Google engineers created an application that shows that it is possible to take pictures and record sounds from iPhone's camera so that users are not noticed by malicious iOS applications, Applications with access authority "all prove to be able to monitor users secretly.

iOS Privacy: watch.user - Access both iPhone cameras any time your app is running - Felix Krause
https://krausefx.com/blog/ios-privacy-watchuser-access-both-iphone-cameras-any-time-your-app-is-running

Google engineer proves any iPhone app with permission to access the camera is capable of spying
http://appleinsider.com/articles/17/10/26/google-engineer-proves-any-iphone-app-with-permission-to-access-the-camera-is-capable-of-spying

fastlaneFelix Clows who is a founder of Google and now is an engineer who works with Google, "an application to prove that all iOS applications that have access to the camera can monitor the user secretly" created.

According to Mr. Clouds, an application once granted access to the camera,foregroundIf you are in, you can take pictures and movies without notifying the user that "shooting pictures and movies" with sounds, lights, and other indicators. In addition, Mr. Claus claims to be able to upload photographs and movies taken without permission from the iOS terminal to the server.

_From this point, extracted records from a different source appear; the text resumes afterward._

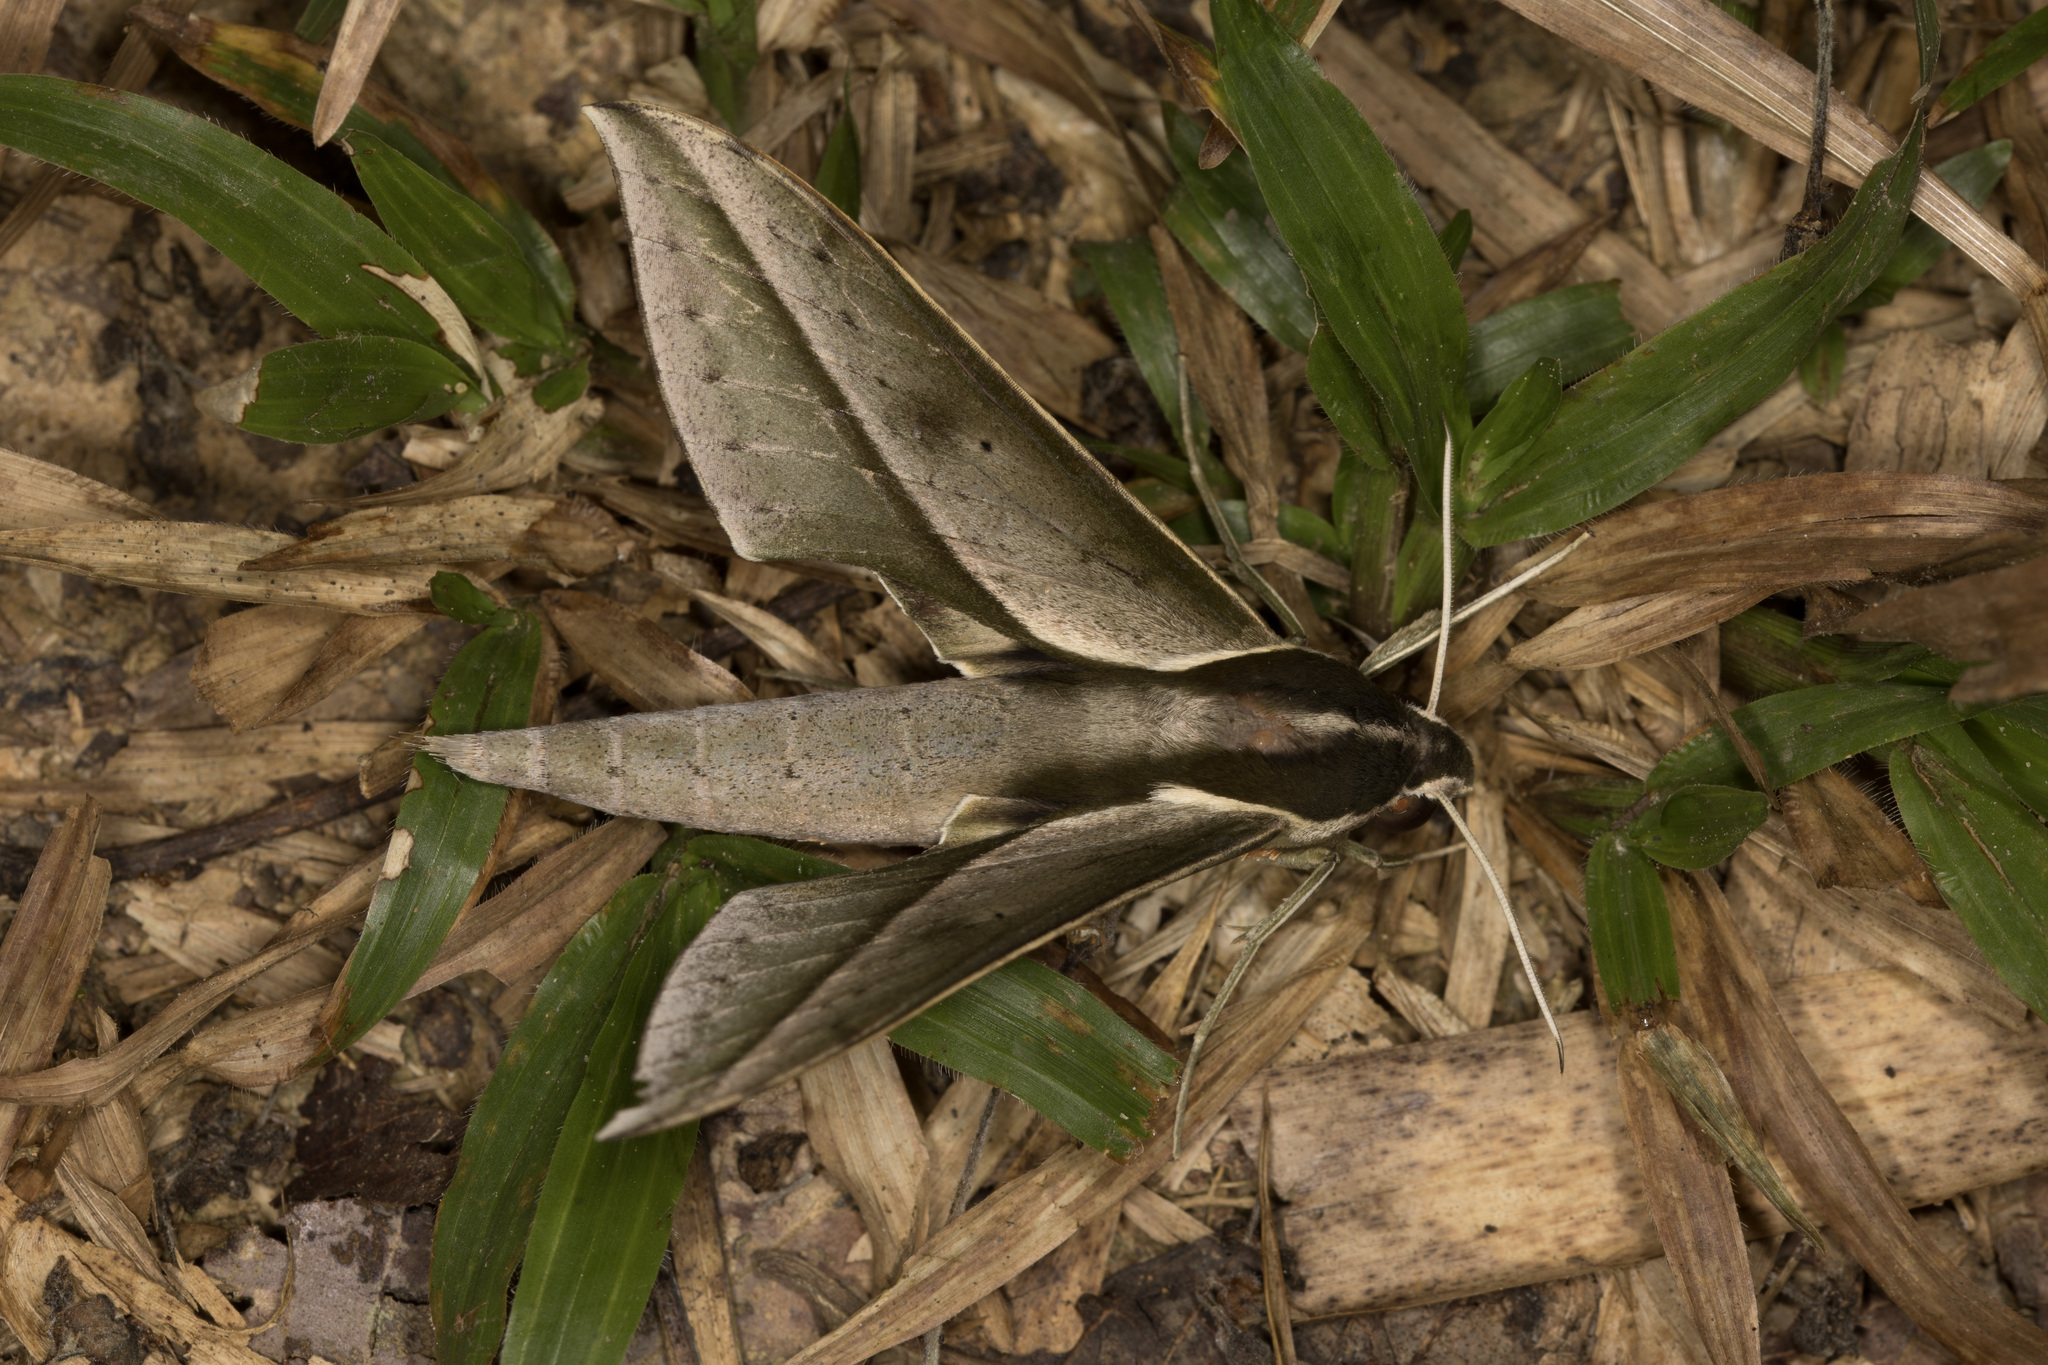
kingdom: Animalia
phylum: Arthropoda
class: Insecta
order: Lepidoptera
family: Sphingidae
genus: Xylophanes
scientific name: Xylophanes amadis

The movie below shows how Mr. Clouds demonstrated demonstrating that using an application created for proof-of-concept demonstration that the camera was not activated, it was demonstrated that pictures were taken unnoticedly. Inside the movie, not only will you take pictures, you can upload the photos to any server without permission, track the movement of parts of the face such as the user's mouth, nose, eyes, contours, It is shown up to being able to judge the mood of the user.

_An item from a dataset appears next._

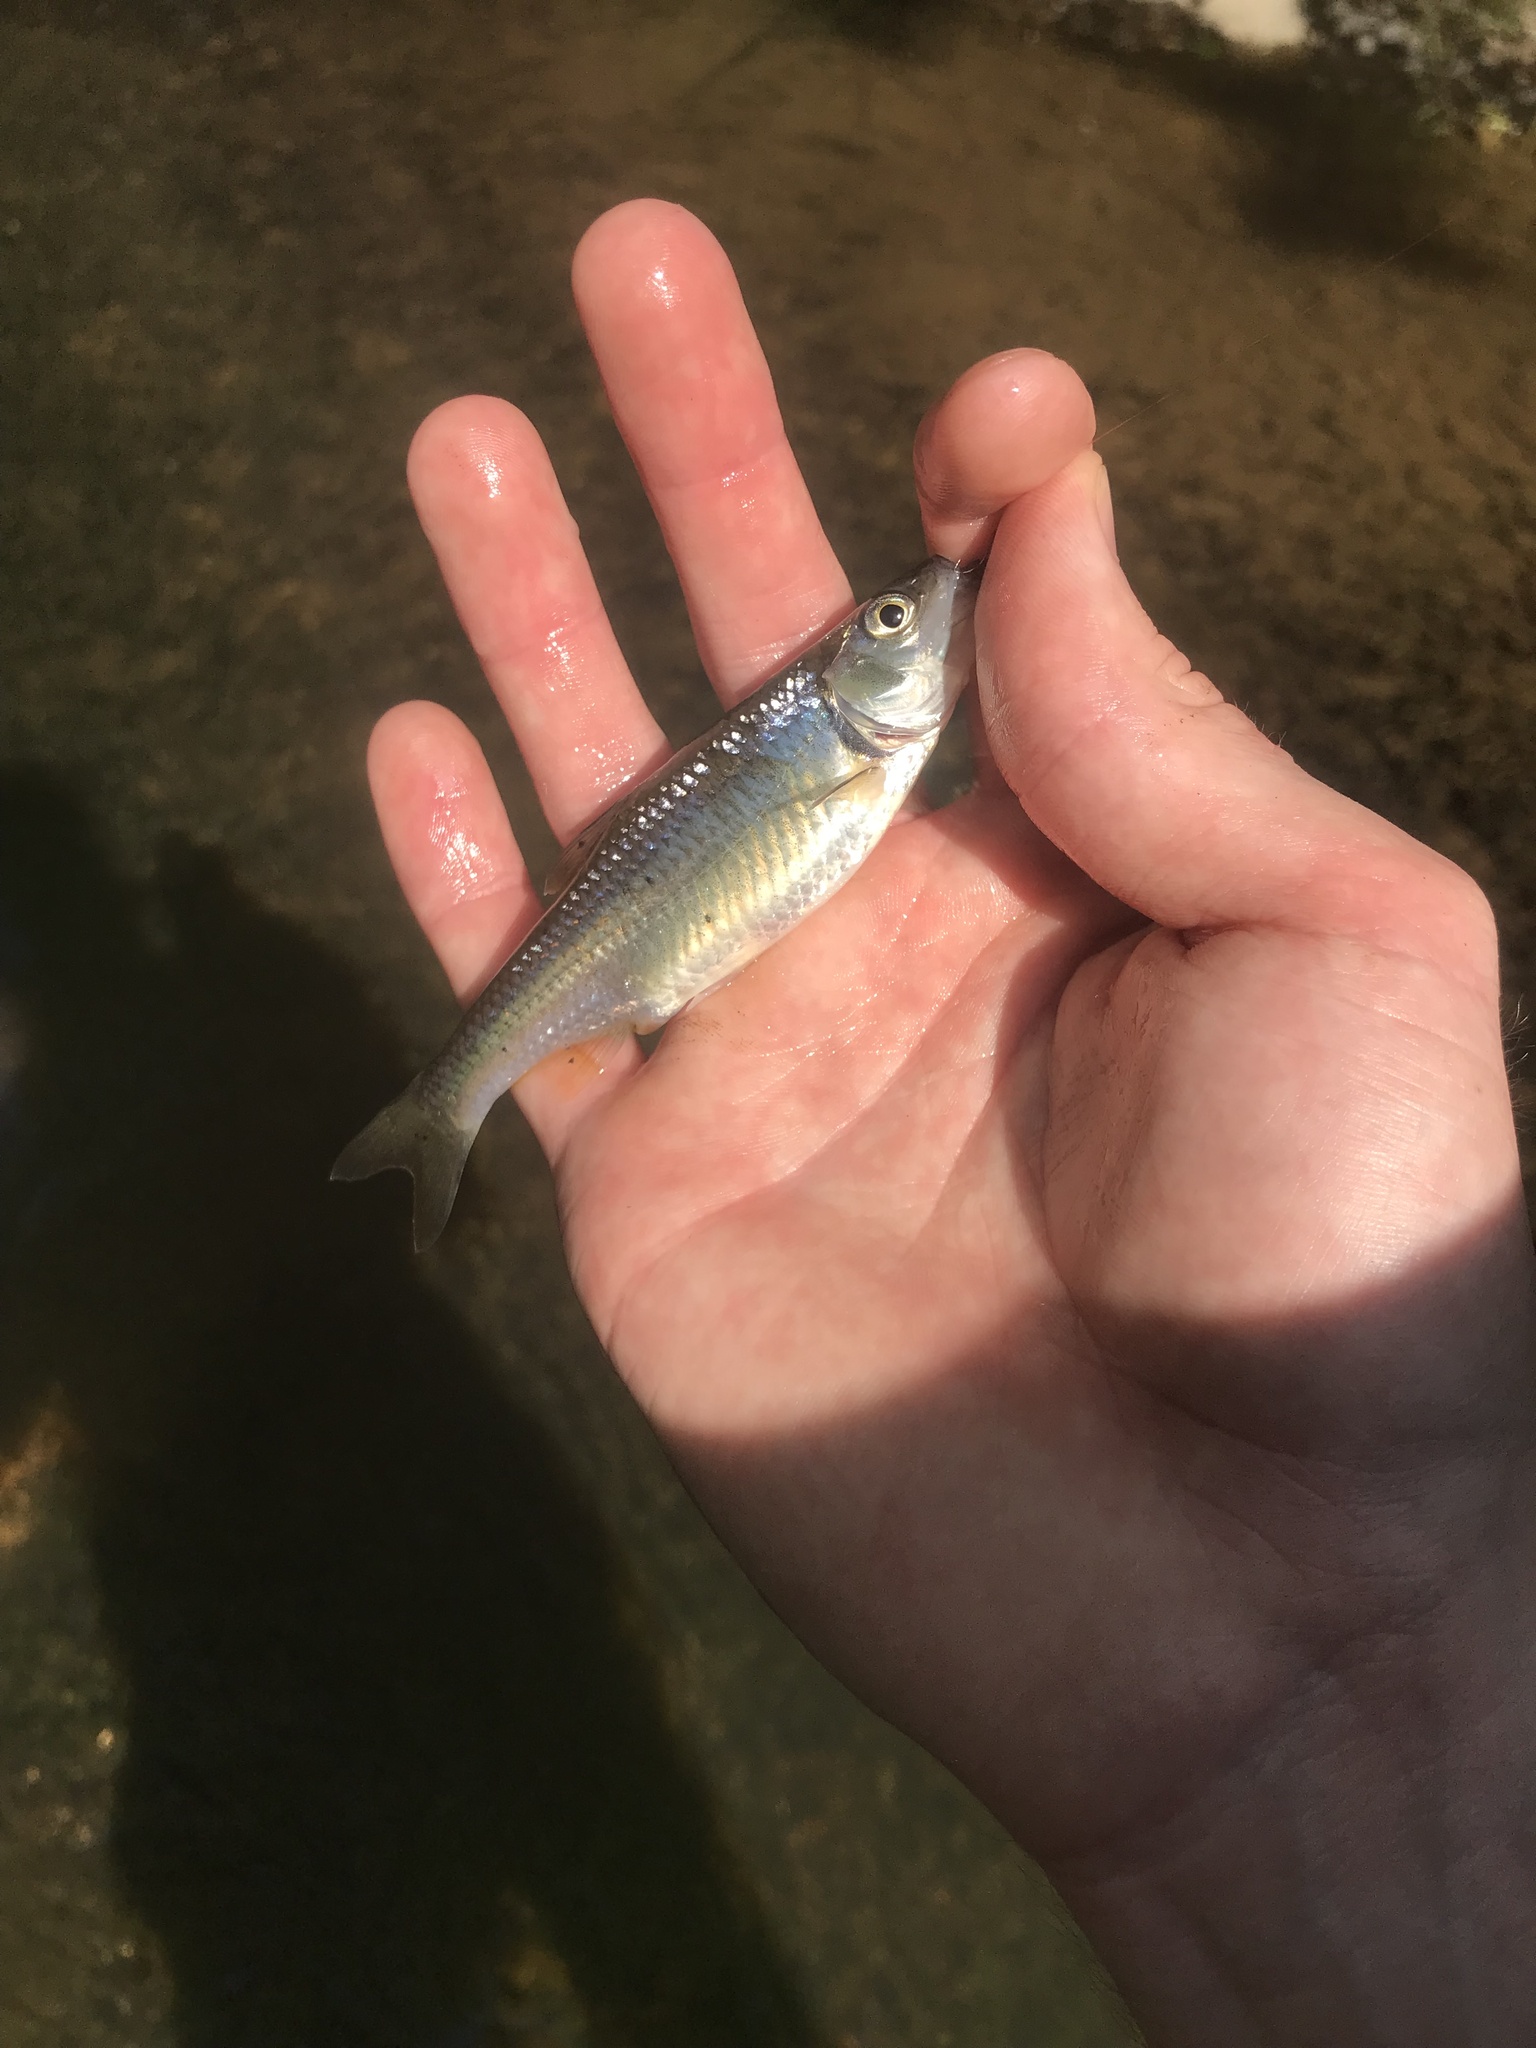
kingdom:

watch.user: Access both iPhone cameras any time your app is running - YouTube


The source code is released on GitHub for the application used for proof of concept.

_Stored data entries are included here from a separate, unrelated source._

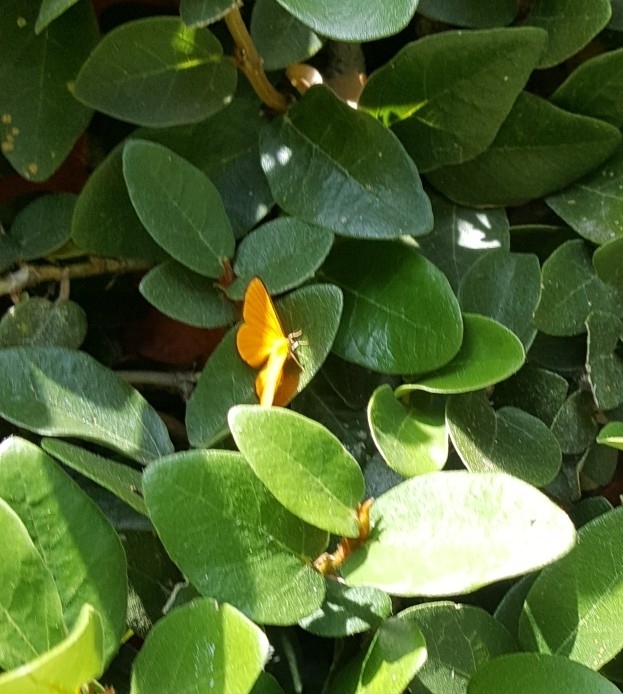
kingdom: Animalia
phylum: Arthropoda
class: Insecta
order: Lepidoptera
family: Lycaenidae
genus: Mesene
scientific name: Mesene croceella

GitHub - KrauseFx / watch.user: Access both iPhone cameras any time your app is running


As Mr. Crows proved, if a malicious developer creates an iOS application seeking access to the camera, it is possible to specify the user's address based on the picture data and to search the image secretly obtained by the image It is possible to try to identify the user's personal information through.

The point to pay attention to is that the problem occurs only when the application is in the foreground, that is, when the application is in use. Even so, Mr. Clouds said that there is a possibility of causing a privacy problem, and indeed, it seems that many users are giving the camera, the SNS application, the message application, etc. access privilege to the camera. If malicious code is added to an application frequently used by such users, it will be possible to monitor the user for a considerable amount of time.

Clouds Mr. recommend "The only really safe deal method", to cover the camera lens at something, or remove all of the application that gave access to the camera, to use only Apple genuine camera app It seems to be said that.

Mr. Clouds has reported this problem to Apple, and it seems he presented a solution so that it will not be a long term problem.